В остальных главах части III обсуждаются отдельныеэлементы нового общественного договора с точки зрения стимулирующих механизмов для их внедрения. Глава 9 посвящена доказательству того, что основной предпосылкой заключения нового общественного договора является установление демократической системы, включающей в себя свободные выборы и улучшение баланса сил между исполнительной, законодательной и судебной ветвями власти, а также и иные меры. Хотя демократия в России пока еще носит весьма ограниченный характер, только в ее развитии заключена надежда на замену существующей неэффективной и потенциально опасной системы стимулов на более эффективную и безопасную. Любое решение «пиночетовского типа», кто бы и с какими целями ни пытался его осуществить, наверняка приведет к катастрофическим результатам.

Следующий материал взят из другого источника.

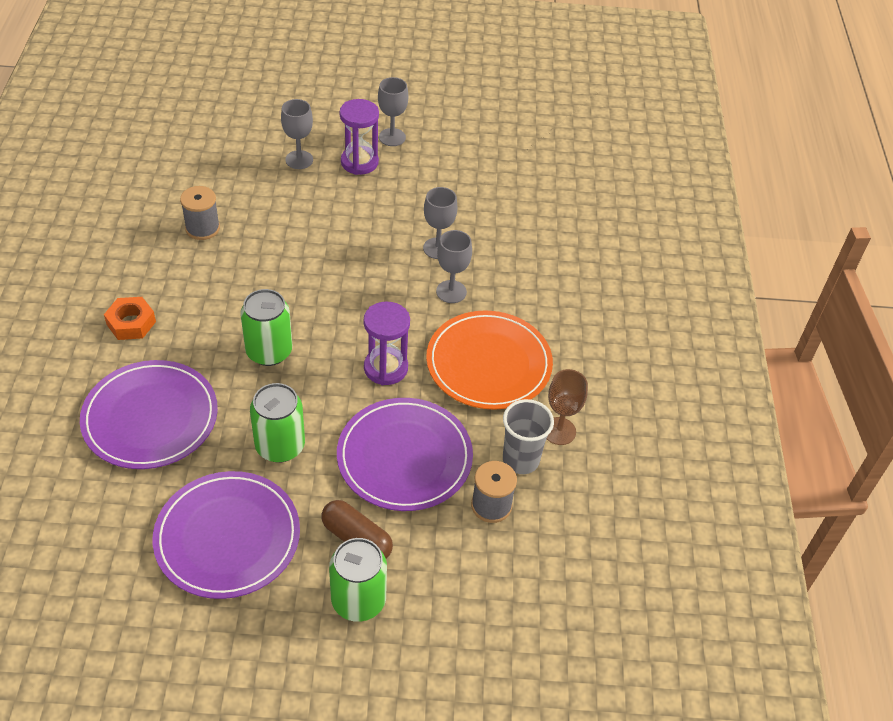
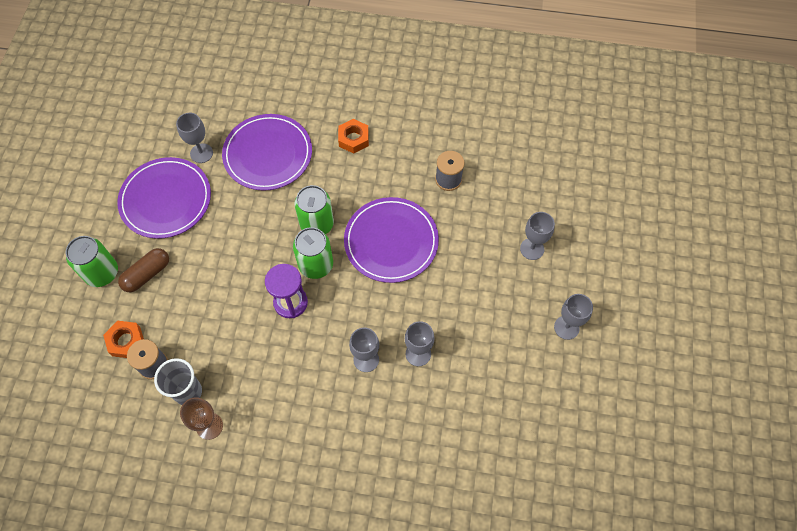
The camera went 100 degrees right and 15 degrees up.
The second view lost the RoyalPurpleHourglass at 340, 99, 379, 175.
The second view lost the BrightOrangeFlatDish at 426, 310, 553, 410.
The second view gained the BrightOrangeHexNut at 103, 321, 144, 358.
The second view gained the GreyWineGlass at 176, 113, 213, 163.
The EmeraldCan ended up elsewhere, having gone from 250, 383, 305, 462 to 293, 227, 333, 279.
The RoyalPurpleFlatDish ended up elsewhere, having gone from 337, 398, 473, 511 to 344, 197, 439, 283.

В главе 10 предлагаются и анализируются конкретные политико-экономические меры, которые могут разорвать порочный круг криминализации и коррупции, освободить конкурентные силы и разрушить барьеры между различными сегментами сегодняшней неэффективной квазирыночной экономики. Мы решительно уходим от обычной модели представления политических предложений в форме списка мер, которые необходимо осуществить, без описания как соответствующих механизмов стимулирования, так и существующей действительности, к которой они должны быть применены. Наше внимание сосредоточено на механизмах стимулирования и на том, как они соотносятся с действительностью российского переходного периода, даже если ради этого приходится жертвовать детальной проработкой самих предложений. Исчерпывающий перечень мер будет предметом другой книги; в этой книге для нас важно было разработать основные аспекты нового подхода. Именно желание докопаться до самых корней российской экономической болезни, рассматривая основные механизмы стимулирования, объясняет и наш отбор тематики при обсуждении макроэкономических проблем. К примеру, мы считаем, что политика поддержки экономического роста государством крайне важна для улучшения структуры стимулов в частном секторе, поэтому мы вынуждены рассмотреть некоторые макроэкономические меры, направленные на осуществление подобной политики.

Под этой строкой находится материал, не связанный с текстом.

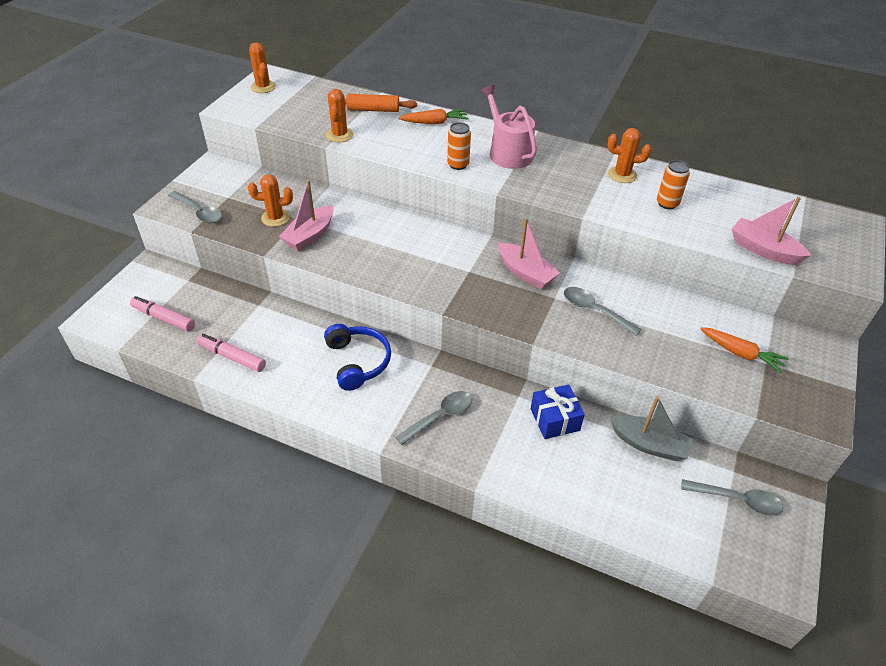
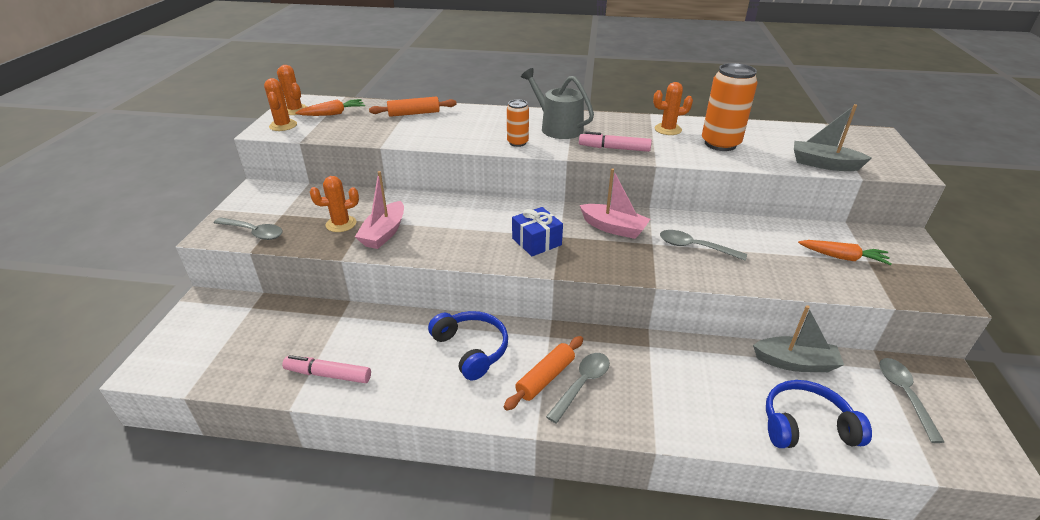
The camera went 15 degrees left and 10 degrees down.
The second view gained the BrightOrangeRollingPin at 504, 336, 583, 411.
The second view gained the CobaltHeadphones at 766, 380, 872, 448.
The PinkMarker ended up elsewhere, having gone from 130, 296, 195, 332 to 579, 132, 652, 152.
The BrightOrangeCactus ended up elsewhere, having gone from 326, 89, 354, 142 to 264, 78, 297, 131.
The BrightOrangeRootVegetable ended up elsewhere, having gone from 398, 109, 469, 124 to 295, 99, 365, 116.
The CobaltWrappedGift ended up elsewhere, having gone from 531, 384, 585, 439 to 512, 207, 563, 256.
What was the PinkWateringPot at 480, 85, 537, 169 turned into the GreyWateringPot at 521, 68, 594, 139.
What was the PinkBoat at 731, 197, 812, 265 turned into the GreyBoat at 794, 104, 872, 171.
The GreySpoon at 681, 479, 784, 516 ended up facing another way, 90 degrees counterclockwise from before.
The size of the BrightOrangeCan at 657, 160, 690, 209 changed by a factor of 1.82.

Глава 11 посвящена еще одному очень важному аспекту общественного договора, а именно — необходимости децентрализации экономической и политической власти. Жесткая централизованная система, при которой Россия жила веками, себя уже практически изжила. Неумение осознать эту реальность со стороны правительства и некоторых реформаторов ведет к опасности очередного неинституционализиро-ванного коллапса центральной власти. Напротив, меры по развитию самоуправления и перераспределению власти вместе с заменой административного права властью закона как основного интегрирующего фактора поможет консолидировать страну и унифицировать правила социальной игры, вместе с тем давая возможность сохранить все многообразие российских экономических, территориальных и этнических групп. В этой главе с практической точки зрения рассматриваются также некоторые схемы стимулирования правительственных чиновников.

Наконец, мы хотели бы особо подчеркнуть, что поиск разумного решения российских политико-экономических проблем, который, вне всякого сомнения, станет одним из основных вызовов, с которым мир столкнется в XXI веке, по существу только начался, и мы сочтем задачу этой книги выполненной, если представленные здесь точка зрения и предложения вызовут плодотворное обсуждение современного состояния и возможных перспектив российских политико-экономических преобразований.